Dakarmidi- Omar Gueye, l’historien sénégalais , enseignant-chercheur à l’Université Cheikh Anta Diop (UCAD), estime que les « mêmes méthodes » ont prévalu lors de la grève de Mai-68 et la crise actuelle dans les universités sénégalaises marquée par des revendications portant sur les bourses et les affrontements entre forces de l’ordre et étudiants.
« Si je fais le parallèle entre Mai-68 et aujourd’hui même, c’est toujours la question des bourses qui se pose. En Mai-68, autant on avait posé la question de faire bénéficier la bourse à tous avec l’arrivée massive des étudiants au campus », a-t-il dit dans un entretien avec l’APS.
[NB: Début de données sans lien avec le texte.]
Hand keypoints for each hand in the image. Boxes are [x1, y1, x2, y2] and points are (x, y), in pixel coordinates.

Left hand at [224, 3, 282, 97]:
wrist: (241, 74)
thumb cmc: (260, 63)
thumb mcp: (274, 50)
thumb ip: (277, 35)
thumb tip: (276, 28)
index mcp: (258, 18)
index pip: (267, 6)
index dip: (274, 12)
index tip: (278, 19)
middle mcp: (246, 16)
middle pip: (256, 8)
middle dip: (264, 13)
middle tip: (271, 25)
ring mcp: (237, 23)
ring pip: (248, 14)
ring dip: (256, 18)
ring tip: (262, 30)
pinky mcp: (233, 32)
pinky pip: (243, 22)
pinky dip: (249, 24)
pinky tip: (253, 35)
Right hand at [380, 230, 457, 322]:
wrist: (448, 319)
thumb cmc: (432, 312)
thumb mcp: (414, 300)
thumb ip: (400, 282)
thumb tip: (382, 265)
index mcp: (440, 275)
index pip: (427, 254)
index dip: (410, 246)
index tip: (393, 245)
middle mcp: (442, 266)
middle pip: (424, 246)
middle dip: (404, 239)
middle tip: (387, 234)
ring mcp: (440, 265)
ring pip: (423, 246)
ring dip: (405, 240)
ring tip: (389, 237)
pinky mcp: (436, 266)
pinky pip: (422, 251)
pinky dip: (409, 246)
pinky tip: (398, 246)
En 1968, l’Université de Dakar était la 18ème université française, donc « une université française dans ses méthodes et dans sa composition par le corps professoral, le recteur et le curriculum », a rappelé l’historien, auteur de « Mai-68 au Sénégal. Senghor face aux étudiants et au mouvement syndical », publié récemment chez Khartala.
Pr Guèye a indiqué que la « Réforme Fouchet », initiée en France lors de l’année scolaire 1965-1966, avait décidé de supprimer la première partie du baccalauréat qui constituait « une sorte de filtre » par lequel devaient passer les élèves de la classe de Première pour aller en classe de Terminale au lycée.
Au Sénégal, sa suppression a entraîné une augmentation des effectifs de Terminale, et en conséquence, une augmentation du nombre de bacheliers lors de l’année universitaire 1967-1968, a-t-il expliqué dans les colonnes de l’aps.
« Il fallait donc trouver une formule pour faire bénéficier la bourse à un grand nombre d’étudiants », a souligné Omar Guèye, ajoutant que le gouvernement avait pris deux mesures : la diminution du taux de la bourse et la diminution des mensualités (10 mois au lieu de 12 mois).
Les étudiants ont évidemment rejeté ces mesures et c’est ce qui a conduit à l’escalade, a dit l’auteur de l’essai « Mai-68 au Sénégal ». « En 68, il y avait la question des bourses et des effectifs qui se posait. Et ça se pose de la même façon exactement encore aujourd’hui où la population estudiantine est multipliée par N, au niveau de la revendication », a analysé l’enseignant-chercheur à l’UCAD.
Au niveau de la pratique, a expliqué Omar Guèye, « ce sont toujours les affrontements entre les étudiants et les forces de l’ordre. Les étudiants parlent aujourd’hui de front. C’est toujours pareil à propos des bourses et ce sont toujours les mêmes résultats ».
« Chaque génération a connu ses péripéties », a-t-il dit, rappelant que l’étudiant libanais Hanna Salomon Khoury Salmon Khoury, originaire de Ziguinchor, a été tué le 29 mai 1968 lors de l’intervention des forces de l’ordre dans le campus de l’Université de Dakar.
Aujourd’hui, note Pr Guèye, la jeune génération connaît également des bavures meurtrières, citant Balla Gaye (2001), Bassirou Faye (2014), tous étudiants à l’Université Cheikh Anta Diop de Dakar (UCAD) et récemment Mouhamadou Fallilou Sène, tué lors d’affrontements à l’Université Gaston (UGB) de Saint-Louis.
« Donc, ce sont toujours les mêmes méthodes, les questions de bourses. Des affrontements entre forces de l’ordre et étudiants et des victimes. La grève est une sorte de confrontation. Les étudiants disent: le gouvernement ne connaît que la confrontation », selon Oumar Guèye.
« Jusqu’à aujourd’hui, les mêmes questions de société et les mêmes questions de contradictions se posent et aussi selon les mêmes méthodes, peut-être de façon différente. On reformule les questions, mais ce sont les mêmes méthodes et les mêmes pratiques », résume l’historien.